Swift leaks
Apple released their new language Swift into the world earlier this year and there are a lot of people that still cannot get their arms down about it (to use a great Danish expression), myself included. There are a great many things to enjoy about this new language. Now Swift is at version 1.1 and by no means perfect yet.
Declaration leak
If you were to use the seemingly handy syntax for creating a constant property on your new and fresh Swift UIViewController, you will find that your constant is leaked. The following example will leak a UITableView:
class LeakyViewController : UIViewController {
let tableView = UITableView() // leaked
func viewDidLoad() {
// your normal usage of the table view
}
}
How? After spending hours of quality time with Instruments I can say a few things about it. The UIViewController class is created along with the constant property, then the property is recreated leaking the first property creation.

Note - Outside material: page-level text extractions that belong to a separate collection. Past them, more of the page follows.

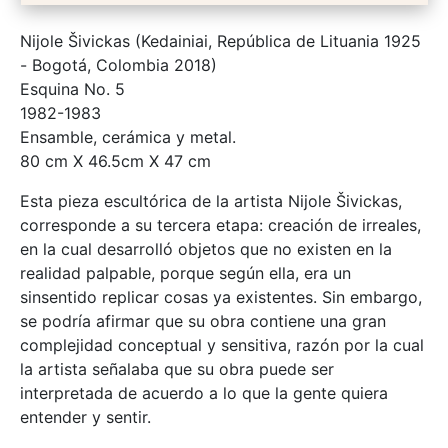
Nijole Šivickas (Kedainiai, República de Lituania 1925
- Bogotá, Colombia 2018)
Esquina No. 5
1982-1983
Ensamble, cerámica y metal.
80 cm X 46.5cm X 47 cm
Esta pieza escultórica de la artista Nijole Šivickas,
corresponde a su tercera etapa: creación de irreales,
en la cual desarrolló objetos que no existen en la
realidad palpable, porque según ella, era un
sinsentido replicar cosas ya existentes. Sin embargo,
se podría afirmar que su obra contiene una gran
complejidad conceptual y sensitiva, razón por la cual
la artista señalaba que su obra puede ser
interpretada de acuerdo a lo que la gente quiera
entender y sentir.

The remedy is easy enough, but it does sadden me that we are really denied this shorthand syntax, since the alternative makes us duplicate code like with the following non-leaking example:
class WaterProofViewController : UIViewController {
let tableView:UITableView
override init() {
tableView = UITableView()
super.init(nibName: nil, bundle: nil);
}
required init(coder aDecoder: NSCoder) {
tableView = UITableView()
super.init(coder:aDecoder)
}
func viewDidLoad() {
// your normal usage of the table view
}
}
For now we will just have to write some extra code until this issue is fixed, so keep enjoying Swift folks.